Data from multiple epidemiologic studies provide evidence linking myopia with an increased risk of open-angle glaucoma.
San Francisco-Data from multiple epidemiologic studies provide evidence linking myopia with an increased risk of open-angle glaucoma, said Robert T. Chang, MD, at Glaucoma Symposium 2012.
"Myopia itself can result in glaucomatous-like visual field defects, and, in [patients with myopia and] characteristic optic nerve tilting and peripapillary atrophy, it may not be appropriate to assume that the natural history of this condition will be similar to primary open-angle glaucoma," said Dr. Chang, assistant professor of ophthalmology, Byers Eye Institute, Stanford University, Palo Alto, CA.
Depending on suspicion level and IOP range, Dr. Chang suggested that either close observation without treatment or medical IOP-lowering therapy with or without supplemental laser trabeculoplasty might be reasonable options for initial management. He cautioned against aggressive initial surgical intervention for such patients, many of whom are at risk of being labeled as having normal-tension glaucoma.
"One should not perform incisional glaucoma surgery in patients with visual field defects when myopia confuses the picture and there has not been enough evidence that the [glaucoma] is progressing toward visual disability without surgery," Dr. Chang said.

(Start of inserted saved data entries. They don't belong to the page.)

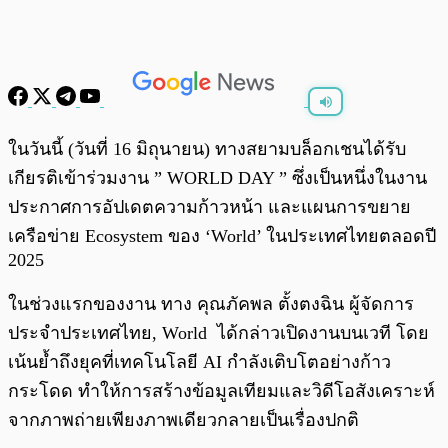
พร้อมเล่น
0:00
/
0:00
ในวันนี้ (วันที่ 16 มิถุนายน) ทางสยามบล็อกเชนได้รับ
เกียรติเข้าร่วมงาน ” WORLD DAY ” ซึ่งเป็นหนึ่งในงาน
ประกาศการอัปเดตความก้าวหน้า และแผนการขยาย
เครือข่าย Ecosystem ของ ‘World’ ในประเทศไทยตลอดปี
2025
ในช่วงแรกของงาน ทาง คุณภัคพล ตั้งตงฉิน ผู้จัดการ
ประจำประเทศไทย, World ได้กล่าวเปิดงานบนเวที โดย
เน้นย้ำถึงยุคที่เทคโนโลยี AI กำลังเติบโตอย่างก้าว
กระโดด ทำให้การสร้างข้อมูลเทียมและวิดีโอสังเคราะห์
จากภาพถ่ายเพียงภาพเดียวกลายเป็นเรื่องปกติ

Assessment of the optic nerve for characteristic glaucomatous changes may be more difficult in high myopia because myopia can affect disc shape, cause severe disc tilt or rotation, and increase peripapillary atrophy, he explained. In addition, myopic defect patterns, including an enlarged blind spot and atypical temporal or cecocentral nerve fiber layer bundle defects, can mimic glaucomatous defect patterns.
"However, glaucomatous field defects usually respect horizontal midlines initially, followed by the appearance of a new arcuate, whereas myopic defects associated with tilted discs usually do not respect the vertical or horizontal midlines," Dr. Chang said.
To monitor for visual field progression patterns consistent with glaucoma, Dr. Chang recommended obtaining at least two reliable baseline visual field tests and then performing several repeat tests, at least annually thereafter.
Identification of progression based on changes in retinal nerve fiber layer thickness must also be considered carefully in highly myopic eyes given the propensity for more frequent algorithm errors and the lack of high myopia in spectral-domain optical coherence tomography (SD-OCT) normative databases, he noted.
"[Patients with myopia], with their abnormal optic nerve anatomy, need unique patient-specific baselines for SD-OCT to monitor for progression," Dr. Chang said. "When comparing two scans of similar signal strength before end-stage disease, thinning exceeding 8 to 10 µm, particularly in the superior and inferior quadrants, raises suspicion for progression."
In a patient with high myopia who presents with structural or functional findings that raise suspicion for glaucoma but whose IOP is normal or only borderline high, consideration may be given to checking diurnal IOP.
Additionally, one should remember to assess risk factors for secondary causes of glaucoma, such as ocular trauma or the use of steroids. Issues that must be weighed when deciding whether to initiate IOP-lowering therapy include how worried the patient is about his or her condition, the severity of the defect given the patient's approximate life expectancy, the likelihood that the patient will comply with follow-up visits, and the risk/benefit ratio of therapy, Dr. Chang said.
If prophylactic treatment is chosen right away to protect the eye against potential worsening, a prostaglandin analogue is a good option, not only because of its favorable safety profile, but also since this class of drugs is associated with excellent 24-hour IOP control and therefore may blunt unmeasured IOP spikes occurring outside clinic hours.